Abstract

The essay examines Pope’s entire poetic career under the aspect of rapture, in all its many connotations and contexts. Though Pope’s early amatory poems and his later satire are usually considered in isolation from each other, this essay explores their common preoccupation with the formal erotic, affective, and spiritual experience of rapture and thus demonstrates their dynamic interconnectedness. The result is a new account of Pope’s poetic career, and a new assessment of the relationships between writing and life. Pope came to concentrate on writing satire in the last third of his life, but he was also a translator, a textual scholar, a prodigious letter writer, and in the first major phase of his career, a love poet depicting young women in love, such as Sapho, Eloise, the Unfortunate Lady, and Belinda, often focusing on erotic rapture and death. From about 1728 until his death in 1744, he no longer wrote this kind of poetry, but instead turned his creative energies toward passionate social and political satire, fashioning a poetic persona of the satirist as powerful, wide-ranging, virtually sacred raptor. Hence, Pope’s poetic career moves in a direction from portraying passive subjects, usually young women under the influence of erotic rapture, to exercising his own poetic power of depicting the active force of rapture as satiric predation. The transition from poet of rapturous, death-haunted female love to poet of avenging satirical rapture coincided significantly with his involvement with, and rejection by, Lady Mary Wortley Montagu sometime in the 1720s.

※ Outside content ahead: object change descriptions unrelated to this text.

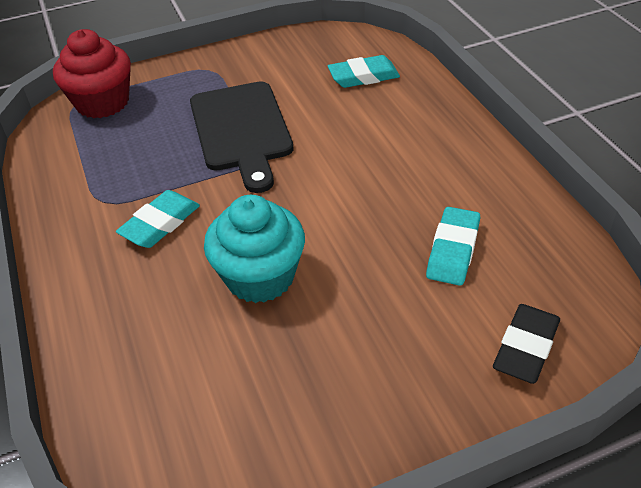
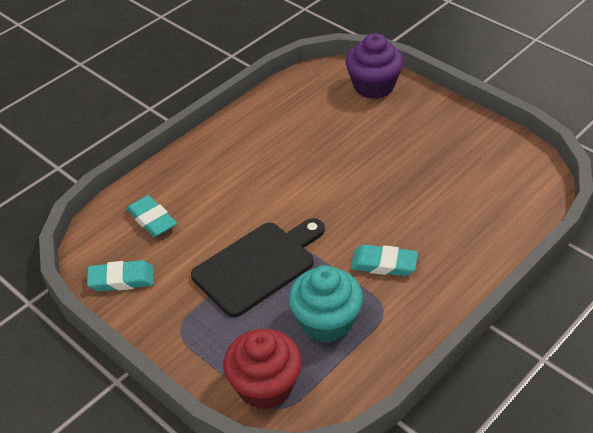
camera: 115 degrees left, 0 degrees up
(260, 276) = (395, 194): turquoise cupcake -> turquoise cupcake (326, 322)
(453, 250) = (322, 124): turquoise eraser -> turquoise eraser (122, 279)
(525, 347) = (373, 86): black eraser -> purple cupcake

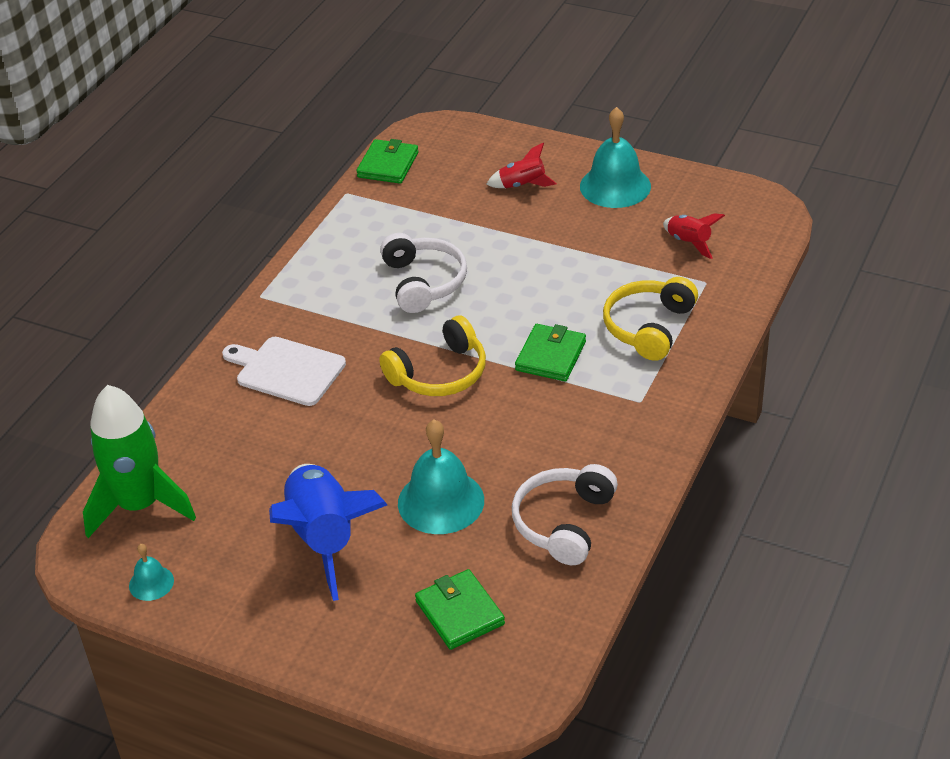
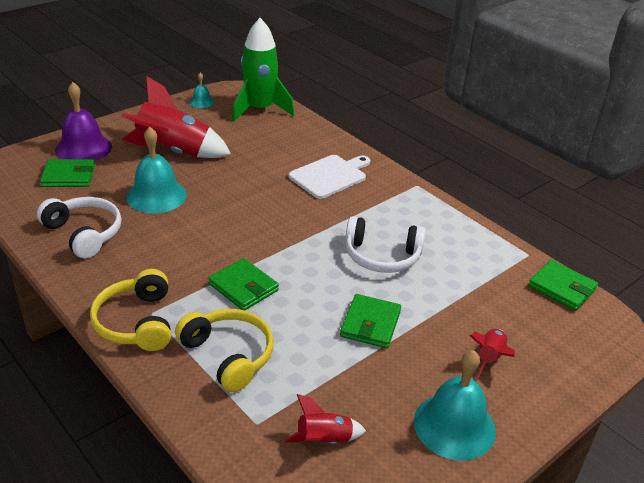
camera: 110 degrees right, 5 degrees down
(324, 538) = (174, 152): blue rocket -> red rocket
(379, 642) = (83, 148): none -> purple bell
(439, 373) = (272, 231): yellow headphones -> yellow headphones (136, 322)
(534, 259) = (370, 324): none -> green wallet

Though Pope is largely remembered for his satire, this essay takes a more holistic view of Pope’s life and work, drawing attention to the ways that his translation, scholarship, and especially love poetry contributed directly to his satiric practice later in life. This essay not only brings Pope’s biography to bear on his poetic artistry, but also unites what has often been seen as disparate parts of Pope’s career by seeing him first and foremost as a poet of rapture.